*** Exercise material ***
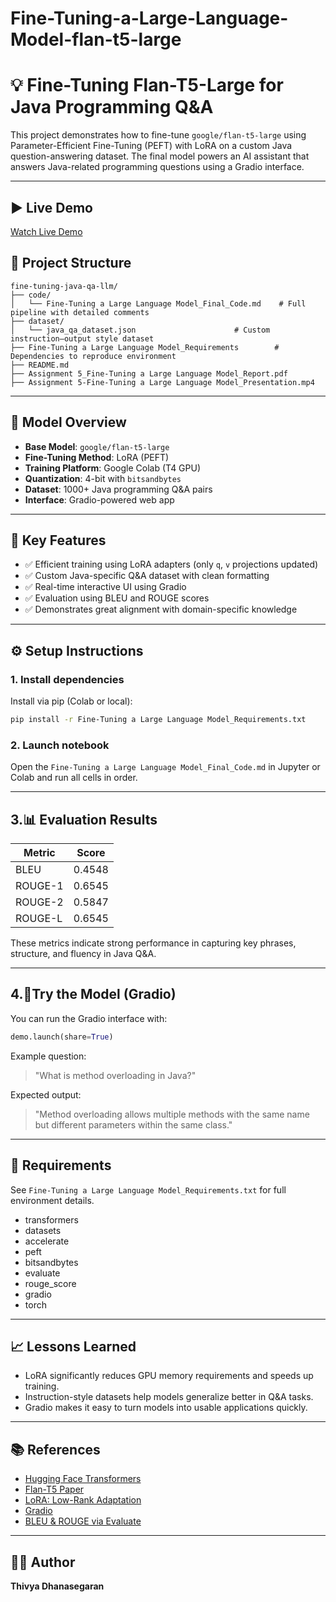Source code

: # Fine-Tuning-a-Large-Language-Model-flan-t5-large

# 💡 Fine-Tuning Flan-T5-Large for Java Programming Q&A

This project demonstrates how to fine-tune `google/flan-t5-large` using Parameter-Efficient Fine-Tuning (PEFT) with LoRA on a custom Java question-answering dataset. The final model powers an AI assistant that answers Java-related programming questions using a Gradio interface.

---

## ▶️ Live Demo

   [Watch Live Demo](https://drive.google.com/file/d/1RBqae3tb65vTit41mbOgZQRVIW1z5I6z/view?usp=drive_link)


## 📂 Project Structure

```
fine-tuning-java-qa-llm/
├── code/
│   └── Fine-Tuning a Large Language Model_Final_Code.md    # Full pipeline with detailed comments
├── dataset/
│   └── java_qa_dataset.json                      # Custom instruction–output style dataset
├── Fine-Tuning a Large Language Model_Requirements        # Dependencies to reproduce environment
├── README.md
├── Assignment 5_Fine-Tuning a Large Language Model_Report.pdf
├── Assignment 5-Fine-Tuning a Large Language Model_Presentation.mp4
```

---

## 🚀 Model Overview

- **Base Model**: `google/flan-t5-large`
- **Fine-Tuning Method**: LoRA (PEFT)
- **Training Platform**: Google Colab (T4 GPU)
- **Quantization**: 4-bit with `bitsandbytes`
- **Dataset**: 1000+ Java programming Q&A pairs
- **Interface**: Gradio-powered web app

---

## 📌 Key Features

- ✅ Efficient training using LoRA adapters (only `q`, `v` projections updated)
- ✅ Custom Java-specific Q&A dataset with clean formatting
- ✅ Real-time interactive UI using Gradio
- ✅ Evaluation using BLEU and ROUGE scores
- ✅ Demonstrates great alignment with domain-specific knowledge

---

## ⚙️ Setup Instructions

### 1. Install dependencies

Install via pip (Colab or local):

```bash
pip install -r Fine-Tuning a Large Language Model_Requirements.txt
```

### 2. Launch notebook

Open the `Fine-Tuning a Large Language Model_Final_Code.md` in Jupyter or Colab and run all cells in order.

---

## 3.📊 Evaluation Results

| Metric  | Score  |
| ------- | ------ |
| BLEU    | 0.4548 |
| ROUGE-1 | 0.6545 |
| ROUGE-2 | 0.5847 |
| ROUGE-L | 0.6545 |

These metrics indicate strong performance in capturing key phrases, structure, and fluency in Java Q&A.

---

## 4.🧪Try the Model (Gradio)

You can run the Gradio interface with:

```python
demo.launch(share=True)
```

Example question:

> "What is method overloading in Java?"

Expected output:

> "Method overloading allows multiple methods with the same name but different parameters within the same class."

---

## 📁 Requirements

See `Fine-Tuning a Large Language Model_Requirements.txt` for full environment details.

- transformers
- datasets
- accelerate
- peft
- bitsandbytes
- evaluate
- rouge_score
- gradio
- torch

---

## 📈 Lessons Learned

- LoRA significantly reduces GPU memory requirements and speeds up training.
- Instruction-style datasets help models generalize better in Q&A tasks.
- Gradio makes it easy to turn models into usable applications quickly.

---

## 📚 References

- [Hugging Face Transformers](https://huggingface.co/docs/transformers)
- [Flan-T5 Paper](https://arxiv.org/abs/2210.11416)
- [LoRA: Low-Rank Adaptation](https://arxiv.org/abs/2106.09685)
- [Gradio](https://gradio.app)
- [BLEU & ROUGE via Evaluate](https://huggingface.co/docs/evaluate)

---

## 👩‍💻 Author

**Thivya Dhanasegaran**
*** End of Exercise material ***
What is expected → Your copy should match the records above exactly, apart from the pictures, which stay out.

Exercise result →
Source code

: # Fine-Tuning-a-Large-Language-Model-flan-t5-large

# 💡 Fine-Tuning Flan-T5-Large for Java Programming Q&A

This project demonstrates how to fine-tune `google/flan-t5-large` using Parameter-Efficient Fine-Tuning (PEFT) with LoRA on a custom Java question-answering dataset. The final model powers an AI assistant that answers Java-related programming questions using a Gradio interface.

---

## ▶️ Live Demo

   [Watch Live Demo](https://drive.google.com/file/d/1RBqae3tb65vTit41mbOgZQRVIW1z5I6z/view?usp=drive_link)


## 📂 Project Structure

```
fine-tuning-java-qa-llm/
├── code/
│   └── Fine-Tuning a Large Language Model_Final_Code.md    # Full pipeline with detailed comments
├── dataset/
│   └── java_qa_dataset.json                      # Custom instruction–output style dataset
├── Fine-Tuning a Large Language Model_Requirements        # Dependencies to reproduce environment
├── README.md
├── Assignment 5_Fine-Tuning a Large Language Model_Report.pdf
├── Assignment 5-Fine-Tuning a Large Language Model_Presentation.mp4
```

---

## 🚀 Model Overview

- **Base Model**: `google/flan-t5-large`
- **Fine-Tuning Method**: LoRA (PEFT)
- **Training Platform**: Google Colab (T4 GPU)
- **Quantization**: 4-bit with `bitsandbytes`
- **Dataset**: 1000+ Java programming Q&A pairs
- **Interface**: Gradio-powered web app

---

## 📌 Key Features

- ✅ Efficient training using LoRA adapters (only `q`, `v` projections updated)
- ✅ Custom Java-specific Q&A dataset with clean formatting
- ✅ Real-time interactive UI using Gradio
- ✅ Evaluation using BLEU and ROUGE scores
- ✅ Demonstrates great alignment with domain-specific knowledge

---

## ⚙️ Setup Instructions

### 1. Install dependencies

Install via pip (Colab or local):

```bash
pip install -r Fine-Tuning a Large Language Model_Requirements.txt
```

### 2. Launch notebook

Open the `Fine-Tuning a Large Language Model_Final_Code.md` in Jupyter or Colab and run all cells in order.

---

## 3.📊 Evaluation Results

| Metric  | Score  |
| ------- | ------ |
| BLEU    | 0.4548 |
| ROUGE-1 | 0.6545 |
| ROUGE-2 | 0.5847 |
| ROUGE-L | 0.6545 |

These metrics indicate strong performance in capturing key phrases, structure, and fluency in Java Q&A.

---

## 4.🧪Try the Model (Gradio)

You can run the Gradio interface with:

```python
demo.launch(share=True)
```

Example question:

> "What is method overloading in Java?"

Expected output:

> "Method overloading allows multiple methods with the same name but different parameters within the same class."

---

## 📁 Requirements

See `Fine-Tuning a Large Language Model_Requirements.txt` for full environment details.

- transformers
- datasets
- accelerate
- peft
- bitsandbytes
- evaluate
- rouge_score
- gradio
- torch

---

## 📈 Lessons Learned

- LoRA significantly reduces GPU memory requirements and speeds up training.
- Instruction-style datasets help models generalize better in Q&A tasks.
- Gradio makes it easy to turn models into usable applications quickly.

---

## 📚 References

- [Hugging Face Transformers](https://huggingface.co/docs/transformers)
- [Flan-T5 Paper](https://arxiv.org/abs/2210.11416)
- [LoRA: Low-Rank Adaptation](https://arxiv.org/abs/2106.09685)
- [Gradio](https://gradio.app)
- [BLEU & ROUGE via Evaluate](https://huggingface.co/docs/evaluate)

---

## 👩‍💻 Author

**Thivya Dhanasegaran**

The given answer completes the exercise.